“I went bald during this part, when did you go bald? My hair’s growing back now and it’s spiky, yours is fluffy. How long are you going to grow your hair? Are you having the same blood as me today?”
It’s conversations like these no parent ever hopes to hear that helped then-four year old’s Ted and Isla make sense of the grown-up world of cancer treatment.
Diagnosed with leukaemia just three weeks apart, these toddlers were brought together from opposite ends of Sydney in what can only be described as the silver lining to an awful situation.
For Ted’s parents, his diagnosis came without warning, with just a mere 12 hours between bike riding with his grandmother the day before and being unable to walk on his own.
“We found out [about Ted’s diagnosis] a few days before his fourth birthday. Around midnight one night he started complaining that his bum hurt, and by the time we went to the chemist first thing the next day, he’d spiralled pretty quickly,” Ted’s mum, Natalee told Mamamia.
“When we got him to the hospital, he couldn’t hold his own weight, if he tried to walk or stand he would collapse to the ground. But there were no real indications before that, he hadn’t been sick, there wasn’t any bruising, nothing like the common symptoms.
“On the Friday evening, they told us he had some kind of infection, but we spent the weekend being told, ‘he’ll be fine, he’ll pick up soon’. But by the Monday, we got the feeling it might not be that simple. We’d had a conversation on the Sunday and [Ted’s father] Andrew had said to me, ‘don’t worry, it’s not like it’s going to be leukaemia’ – when we found out that’s what it was, it felt like all the oxygen had been sucked out of the air, you couldn’t breathe.”

++++++++

● Task set:
A – From the article about Ted and Isla, repeat word for word the part between "It’s conversations like" and "Natalee told Mamamia.", inclusive.
B – Shorten the paragraph of the article about Ted and Isla that starts "On the Friday evening", keeping its main facts.
You don't need the records for this work.

++++++++

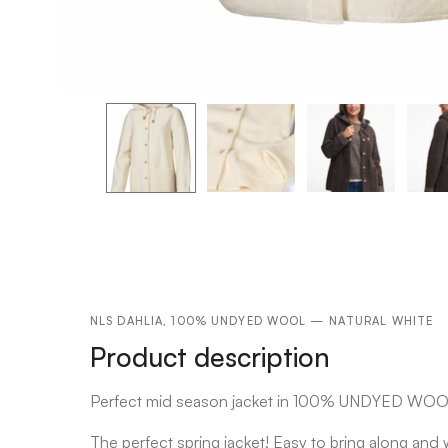
NLS DAHLIA, 100% UNDYED WOOL — NATURAL WHITE
Product description
Perfect mid season jacket in 100% UNDYED WO
The perfect spring jacket! Easy to bring along an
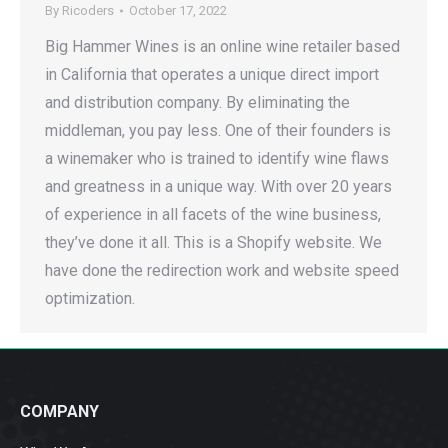
By
Ricoders
October 17, 2022
Big Hammer Wines is an online wine retailer based
in California that operates a unique direct import
and distribution company. By eliminating the
middleman, you pay less. One of their founders is
a winemaker who is trained to identify wine flaws
and greatness in a unique way. With over 20 years
of experience in all facets of the wine business,
they’ve done it all. This is a Shopify website. We
have done the redirection work and website speed
optimization.
COMPANY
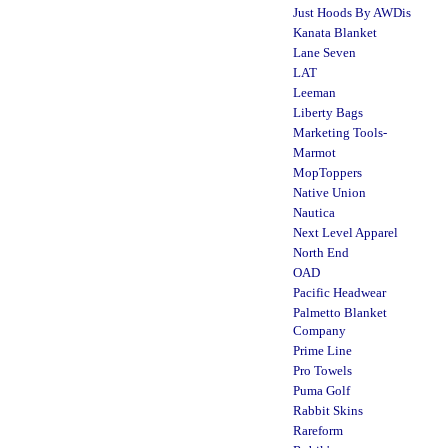
Just Hoods By AWDis
Kanata Blanket
Lane Seven
LAT
Leeman
Liberty Bags
Marketing Tools-
Marmot
MopToppers
Native Union
Nautica
Next Level Apparel
North End
OAD
Pacific Headwear
Palmetto Blanket
Company
Prime Line
Pro Towels
Puma Golf
Rabbit Skins
Rareform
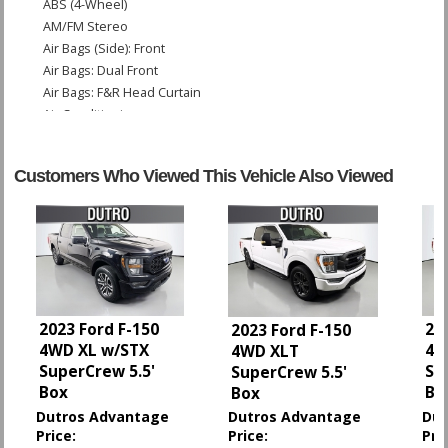
ABS (4-Wheel)
AM/FM Stereo
Air Bags (Side): Front
Air Bags: Dual Front
Air Bags: F&R Head Curtain
Air Conditioning
Bluetooth Connection
Camera: Backup/Rear View
Customers Who Viewed This Vehicle Also Viewed
Cruise Control
Daytime Running Lights
Hill Start Assist Control
Power Door Locks
Power Steering
Power Windows
StabiliTrak
2023 Ford F-150
20
2023 Ford F-150
Tilt Wheel
4WD XL w/STX
4W
4WD XLT
Towing Pkg
SuperCrew 5.5'
Su
SuperCrew 5.5'
Traction Control
Box
Bo
Box
Dutros Advantage
Dutros Advantage
Dut
Please Note:
The included equipment is based on the dealership's bookout
Price:
Price:
Pri
process and manufacturer's default configuration for this particular vehicle's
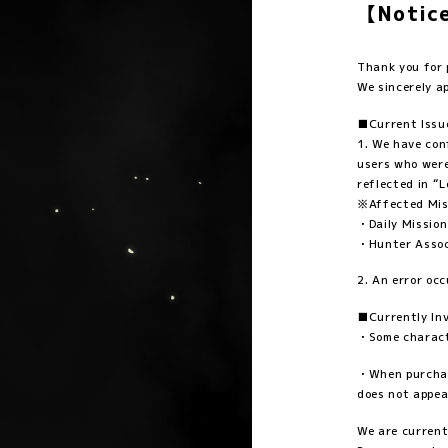
【Notice
Thank you fo
We sincerely a
■Current Issu
1. We have con
users who were
reflected in “
※Affected Mis
・Daily Mission
・Hunter Associ
2. An error oc
■Currently Inv
・Some characte
・When purchasi
does not appea
We are current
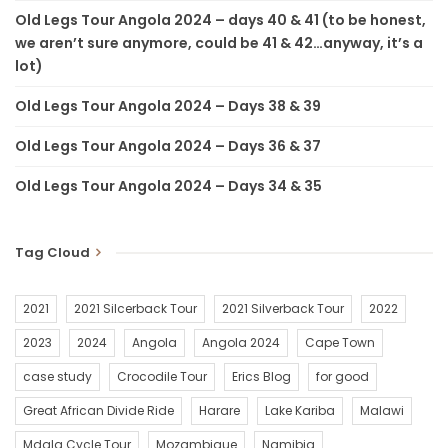
Old Legs Tour Angola 2024 – days 40 & 41 (to be honest,
we aren’t sure anymore, could be 41 & 42…anyway, it’s a
lot)
Old Legs Tour Angola 2024 – Days 38 & 39
Old Legs Tour Angola 2024 – Days 36 & 37
Old Legs Tour Angola 2024 – Days 34 & 35
Tag Cloud
2021
2021 Silcerback Tour
2021 Silverback Tour
2022
2023
2024
Angola
Angola 2024
Cape Town
case study
Crocodile Tour
Erics Blog
for good
Great African Divide Ride
Harare
Lake Kariba
Malawi
Mdala Cycle Tour
Mozambique
Namibia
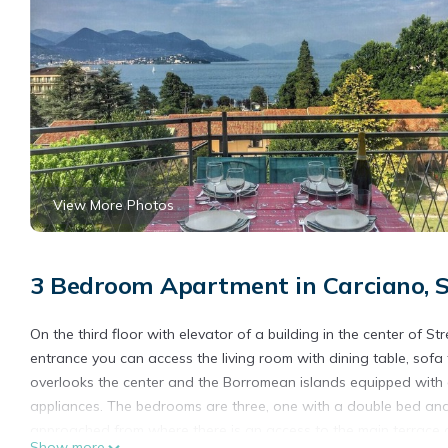
View More Photos
3 Bedroom Apartment in Carciano, S
On the third floor with elevator of a building in the center of 
entrance you can access the living room with dining table, sofa
overlooks the center and the Borromean islands equipped with de
appliances. The bedrooms are three, one with a double bed and 
approached from where there is an access to the main terrace
Show more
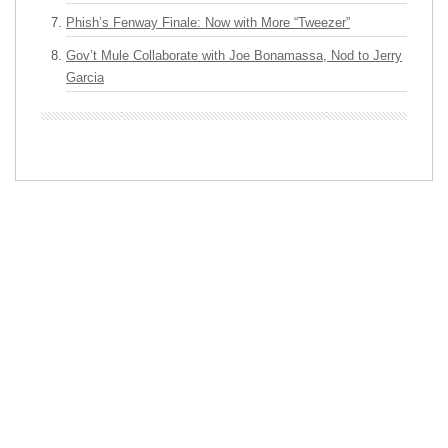
Phish’s Fenway Finale: Now with More “Tweezer”
Gov’t Mule Collaborate with Joe Bonamassa, Nod to Jerry
Garcia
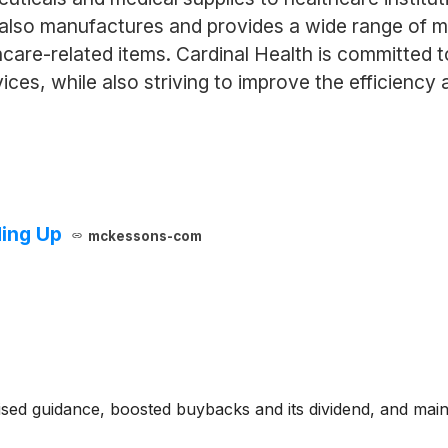
y also manufactures and provides a wide range of me
hcare-related items. Cardinal Health is committed 
vices, while also striving to improve the efficiency
ing Up
mckessons-com
ised guidance, boosted buybacks and its dividend, and mai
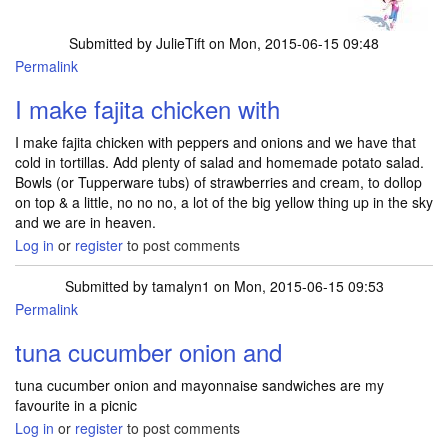
Submitted by
JulieTift
on Mon, 2015-06-15 09:48
Permalink
I make fajita chicken with
I make fajita chicken with peppers and onions and we have that
cold in tortillas. Add plenty of salad and homemade potato salad.
Bowls (or Tupperware tubs) of strawberries and cream, to dollop
on top & a little, no no no, a lot of the big yellow thing up in the sky
and we are in heaven.
Log in
or
register
to post comments
Submitted by
tamalyn1
on Mon, 2015-06-15 09:53
Permalink
tuna cucumber onion and
tuna cucumber onion and mayonnaise sandwiches are my
favourite in a picnic
Log in
or
register
to post comments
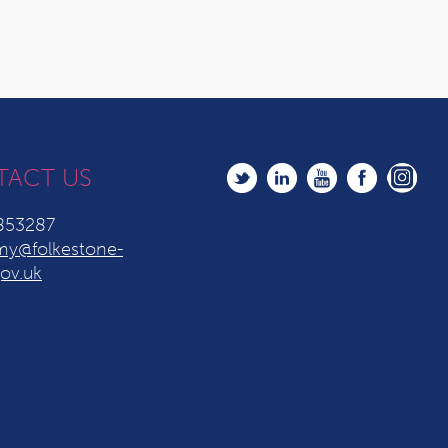
TACT US
853287
y@folkestone-
ov.uk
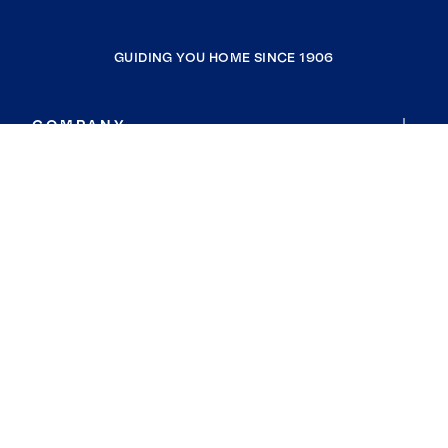
GUIDING YOU HOME SINCE 1906
COMPANY
RESOURCES
JOIN COLDWELL BANKER
Coldwell Banker Global Luxury
Coldwell Banker International
Coldwell Banker Commercial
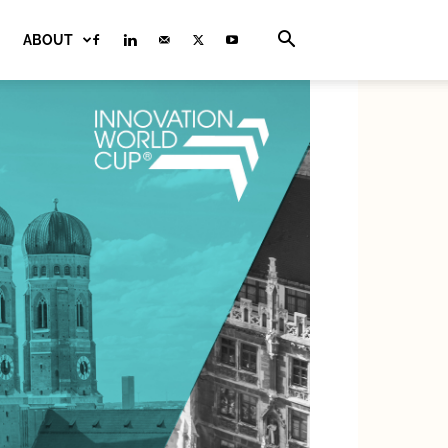
ABOUT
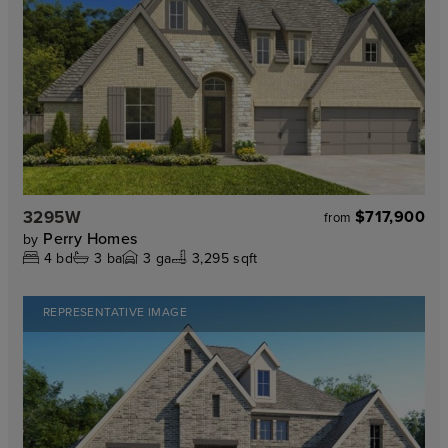
3295W
$717,900
from
Perry Homes
by
4
bd
3
ba
3
ga
3,295 sqft
REPRESENTATIVE IMAGE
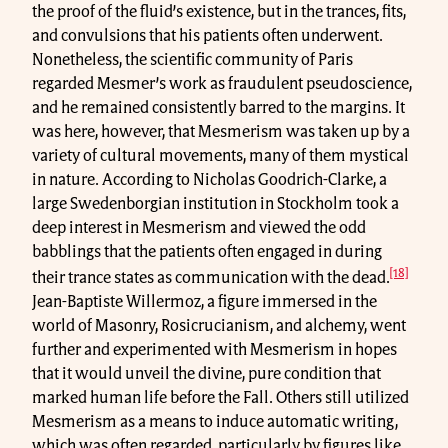
the proof of the fluid’s existence, but in the trances, fits,
and convulsions that his patients often underwent.
Nonetheless, the scientific community of Paris
regarded Mesmer’s work as fraudulent pseudoscience,
and he remained consistently barred to the margins. It
was here, however, that Mesmerism was taken up by a
variety of cultural movements, many of them mystical
in nature. According to Nicholas Goodrich-Clarke, a
large Swedenborgian institution in Stockholm took a
deep interest in Mesmerism and viewed the odd
babblings that the patients often engaged in during
[18]
their trance states as communication with the dead.
Jean-Baptiste Willermoz, a figure immersed in the
world of Masonry, Rosicrucianism, and alchemy, went
further and experimented with Mesmerism in hopes
that it would unveil the divine, pure condition that
marked human life before the Fall. Others still utilized
Mesmerism as a means to induce automatic writing,
which was often regarded, particularly by figures like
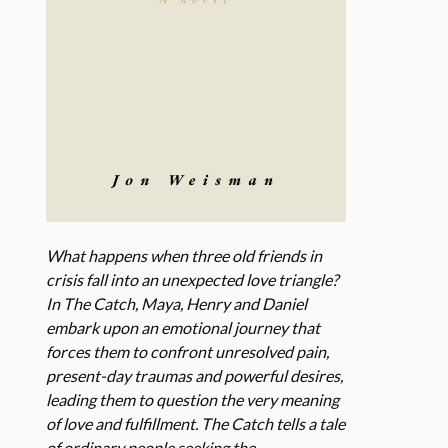
What happens when three old friends in
crisis fall into an unexpected love triangle?
In The Catch, Maya, Henry and Daniel
embark upon an emotional journey that
forces them to confront unresolved pain,
present-day traumas and powerful desires,
leading them to question the very meaning
of love and fulfillment. The Catch tells a tale
of ordinary people seeking the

++++++++

● Outputs for the tasks:
A –
It’s conversations like these no parent ever hopes to hear that helped then-four year old’s Ted and Isla make sense of the grown-up world of cancer treatment.
Diagnosed with leukaemia just three weeks apart, these toddlers were brought together from opposite ends of Sydney in what can only be described as the silver lining to an awful situation.
For Ted’s parents, his diagnosis came without warning, with just a mere 12 hours between bike riding with his grandmother the day before and being unable to walk on his own.
“We found out [about Ted’s diagnosis] a few days before his fourth birthday. Around midnight one night he started complaining that his bum hurt, and by the time we went to the chemist first thing the next day, he’d spiralled pretty quickly,” Ted’s mum, Natalee told Mamamia.

B – On Friday evening, Ted's parents were told he had an infection, and all weekend they heard he would be fine soon. By Monday, they sensed it was more serious. On Sunday, Ted's father Andrew had told Natalee not to worry because it wouldn't be leukemia. Learning that it was felt to her as if all the oxygen had gone from the air.